_Excerpt to read_
_ _ _ _ _

CoQ10 is the most-recommended fertility supplement after a prenatal vitamin. Your RE mentioned it. Rebecca Fett's It Starts With the Egg built an entire chapter around it. Every fertility forum has threads debating brands and dosages.

But what did the research actually find? Not "CoQ10 helps egg quality" — that's the headline. What were the specific results? How many women were studied? What doses? How long? And how confident should you be that those results apply to you?

Here's every major study, stripped of jargon, with the numbers that matter.

Why CoQ10 Matters for Eggs: The 30-Second Science

Every egg in your ovary is a single cell that must perform the most energy-intensive task in human biology: dividing its chromosomes perfectly from 46 to 23, then sustaining rapid cell division after fertilization. The energy for this process comes from mitochondria, and CoQ10 is the molecule that shuttles electrons through the mitochondrial energy chain.

After about age 30, CoQ10 levels in ovarian tissue begin declining. By 40, they've dropped significantly. Less CoQ10 means less efficient mitochondria, which means less energy for chromosome division, which means higher rates of aneuploidy (chromosomally abnormal eggs). This is the primary mechanism behind age-related egg quality decline.

_ _ _ _ _

_Data extract_
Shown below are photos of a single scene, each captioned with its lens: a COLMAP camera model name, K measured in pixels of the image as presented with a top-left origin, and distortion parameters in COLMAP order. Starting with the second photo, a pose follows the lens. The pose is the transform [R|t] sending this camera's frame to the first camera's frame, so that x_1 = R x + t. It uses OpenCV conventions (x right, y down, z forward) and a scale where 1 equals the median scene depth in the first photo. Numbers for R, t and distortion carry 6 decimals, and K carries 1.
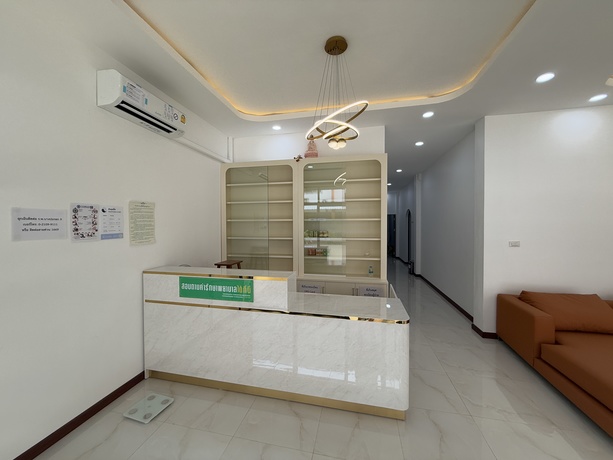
lens RADIAL K [[244.1, 0, 306.5], [0, 244.1, 230.0], [0, 0, 1]] dist [-0.000990, -0.000235]
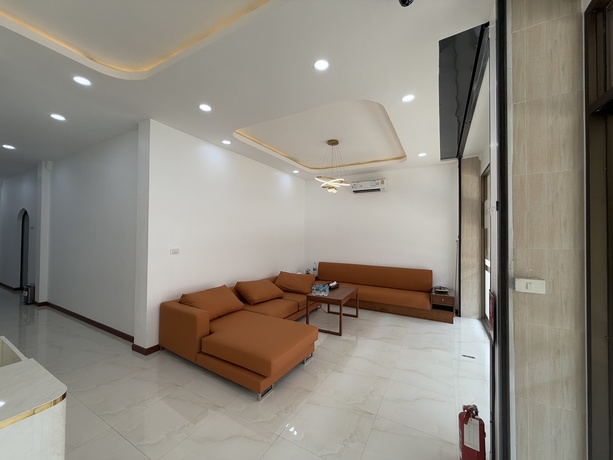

_ _ _ _ _

_Exercise instructions_
(1) In the CoQ10 passage, at about what age do CoQ10 levels in ovarian tissue begin to decline?
(2) Beyond the headline claim, which details about the research does the CoQ10 passage ask about? List all of them.

_Exercise solutions_
(1) After about age 30.

(2)
- The specific results
- How many women were studied
- The doses
- How long the studies lasted
- How confident you should be that the results apply to you